Author: Norgaard M; Wogelius P; Pedersen L; Rothman KJ; Sorensen HT
Source: Urology. 2009 Jul 8;
Abstract: OBJECTIVES: To examine the association between maternal use of oral contraceptives in early pregnancy and increased prevalence of hypospadias in male offspring. METHODS: We conducted a nationwide population-based case-control study using data from nationwide medical databases. Among live male births between January 1, 1996, and December 31, 2005, we identified all cases of hypospadias recorded anytime postpartum (n = 1683) and randomly selected 10 controls per case without such a diagnosis (n = 15 650), matched by year and hospital of birth. We used conditional logistic regression to estimate prevalence ratios stratified according to time of diagnosis (within 6 months postpartum, >6 months postpartum), controlling for potential confounding factors including maternal age, birth order, maternal smoking, prescriptions for ovulation-inducing drugs, antiepileptics, and antidiabetics, and a maternal diagnosis of pre-eclampsia. RESULTS: We included 1683 cases of hypospadias and 15 650 population controlsduring 1996-2005. Among the 1186 boys who had their hypospadias diagnosis recorded within 6 months postpartum, 28 (2.4%) had been exposed to oral contraceptives between 30 days before conception until the end of the first trimester. Among the controls, 307 (2.8%) were similarly exposed, corresponding to a prevalence ratio of 0.85 (95% CI: 0.57-1.27) after adjusting for possible confounders. For a diagnosis registered >6 months postpartum, the adjusted prevalence ratio was 1.12 (95% CI: 0.61-2.06). CONCLUSIONS: Our data do not support the hypothesis that maternal use of oral contraceptives around conception is associated with an increased prevalence of hypospadias in the offspring.

#### [THE TASK]
In the abstract on oral contraceptives and hypospadias, which two factors were the controls matched on?

#### [INFORMATION SHOWN]

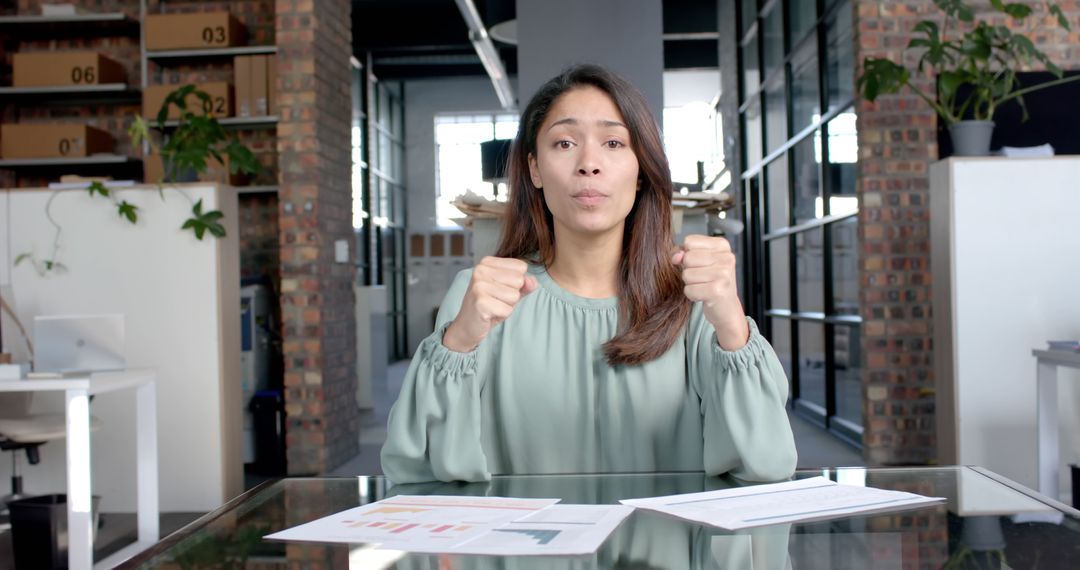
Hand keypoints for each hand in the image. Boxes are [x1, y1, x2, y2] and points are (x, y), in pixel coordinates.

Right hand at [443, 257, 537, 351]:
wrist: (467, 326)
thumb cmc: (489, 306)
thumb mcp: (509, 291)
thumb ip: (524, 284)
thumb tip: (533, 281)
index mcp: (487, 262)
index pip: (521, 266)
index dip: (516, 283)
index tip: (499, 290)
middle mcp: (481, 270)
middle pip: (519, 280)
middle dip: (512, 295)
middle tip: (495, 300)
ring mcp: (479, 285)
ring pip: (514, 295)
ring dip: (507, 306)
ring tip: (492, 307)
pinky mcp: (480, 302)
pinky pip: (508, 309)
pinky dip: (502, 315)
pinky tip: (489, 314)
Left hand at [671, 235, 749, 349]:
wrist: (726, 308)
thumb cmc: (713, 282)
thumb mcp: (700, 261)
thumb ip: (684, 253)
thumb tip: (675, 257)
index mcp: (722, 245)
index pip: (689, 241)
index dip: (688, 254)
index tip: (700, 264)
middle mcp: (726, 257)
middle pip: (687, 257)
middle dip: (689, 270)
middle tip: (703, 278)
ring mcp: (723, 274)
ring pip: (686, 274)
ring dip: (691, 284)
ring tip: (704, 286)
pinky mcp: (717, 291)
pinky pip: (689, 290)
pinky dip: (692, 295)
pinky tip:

#### [RESULT FOR THIS EXERCISE]
Year and hospital of birth.